The robot sees very low-level amounts constantly in the background, but it also has monitored a number of short-lived spikes that are 10 times higher.
Methane on the Red Planet is intriguing because here on Earth, 95% of the gas comes from microbial organisms.
Comment: This is actually an assumption, not proven fact. Oil is also assumed to be the result of the decomposition of once-living organic matter, even though it's extracted from way below the maximum theoretical extent of fossil layers.
Researchers have hung on to the hope that the molecule's signature at Mars might also indicate a life presence.
Comment: They can 'hope' all they want, but it's a false hope. See previous comment.
The Curiosity team cannot identify the source of its methane, but the leading candidate is underground stores that are periodically disturbed.
Curiosity scientist Sushil Atreya said it was possible that so-called clathrates were involved.
"These are molecular cages of water-ice in which methane gas is trapped. From time to time, these could be destabilised, perhaps by some mechanical or thermal stress, and the methane gas would be released to find its way up through cracks or fissures in the rock to enter the atmosphere," the University of Michigan professor told BBC News.
A likely source for such mechanical stress would be 'marsquakes':This, of course, still leaves open the question of how the methane (CH4) got into the clathrate stores in the first place.

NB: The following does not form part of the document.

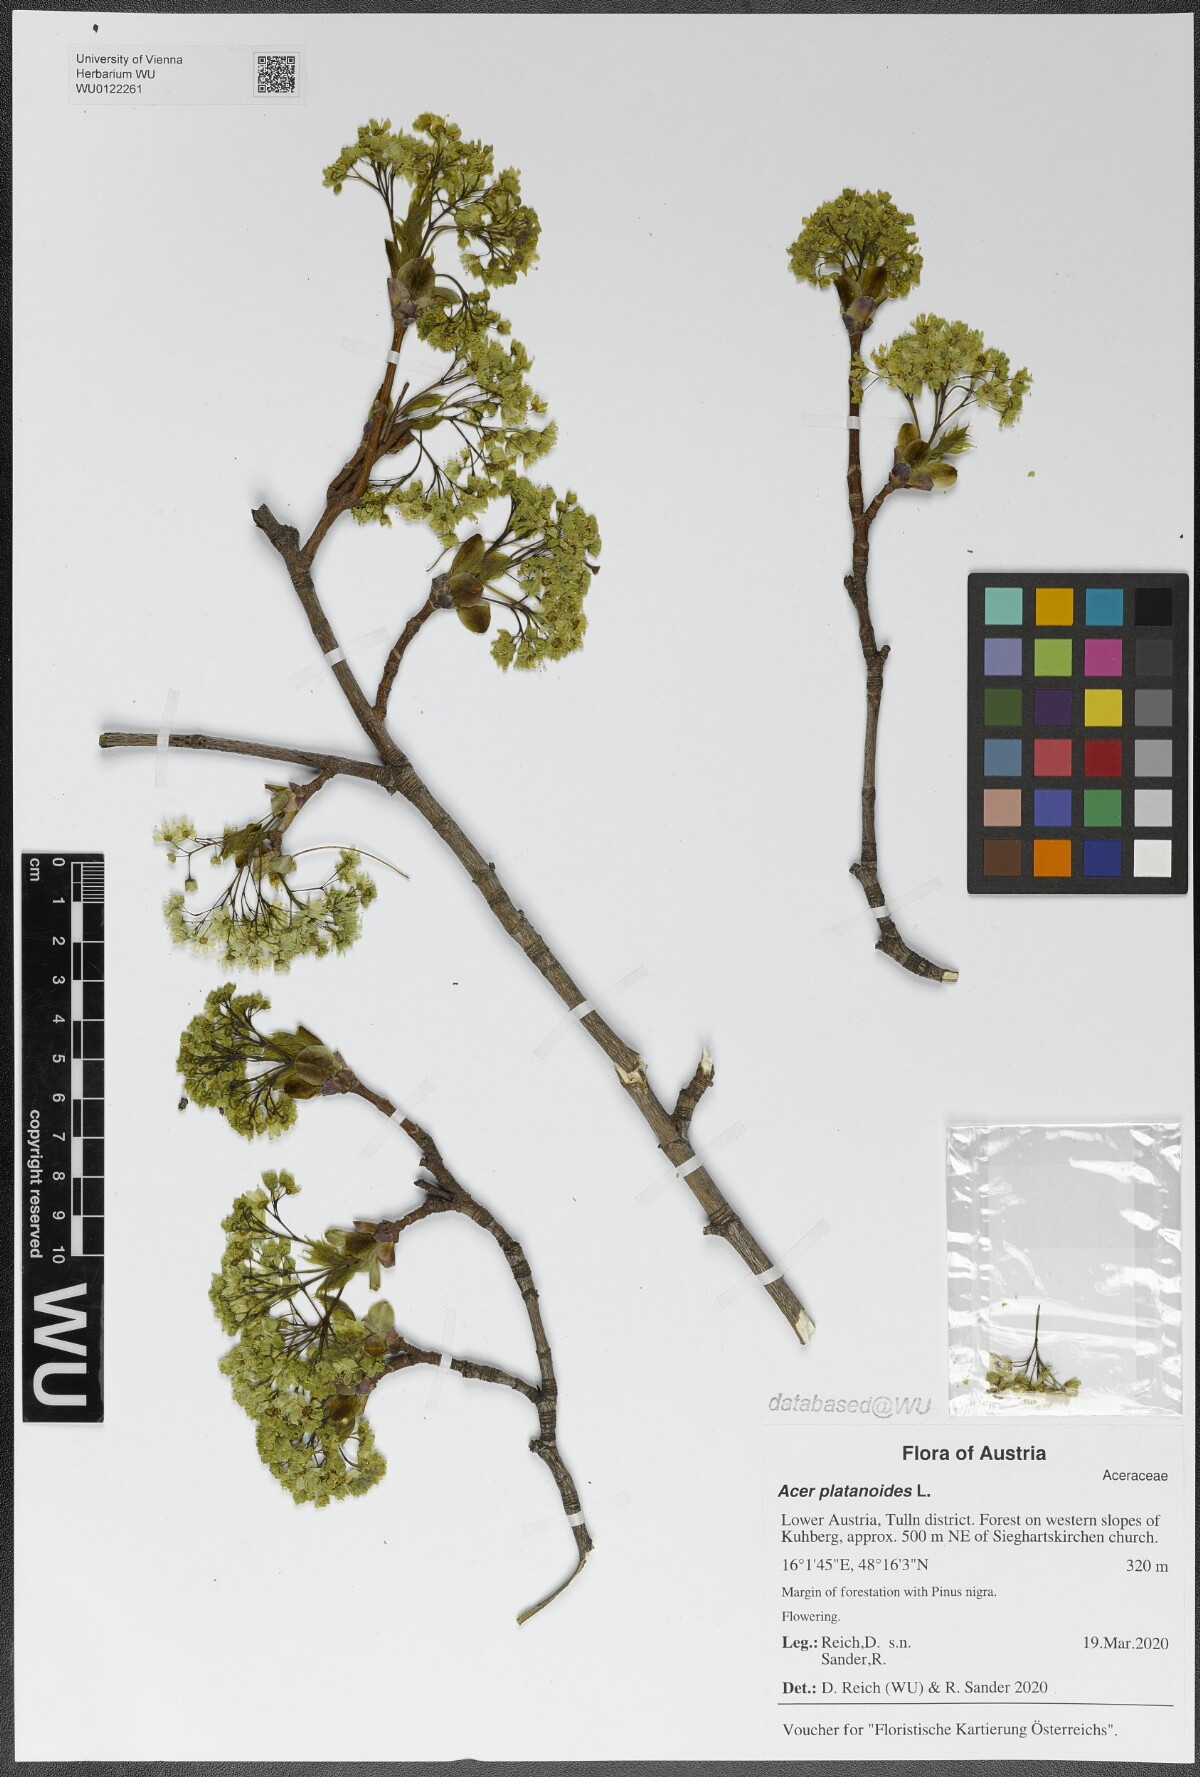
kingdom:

Massive 'earth'-quake detected on Mars, 23 February 2012
...although thermal stress is another possibility: maybe Mars' dormant volcanoes, vents and calderas are becoming active like they are on Earth?
It could have come from Martian bugs; it could also have come from a natural process, such as serpentinisation, which sees methane produced when water interacts with certain rock types.
At the moment, it is all speculation. But at least Curiosity has now made the detection.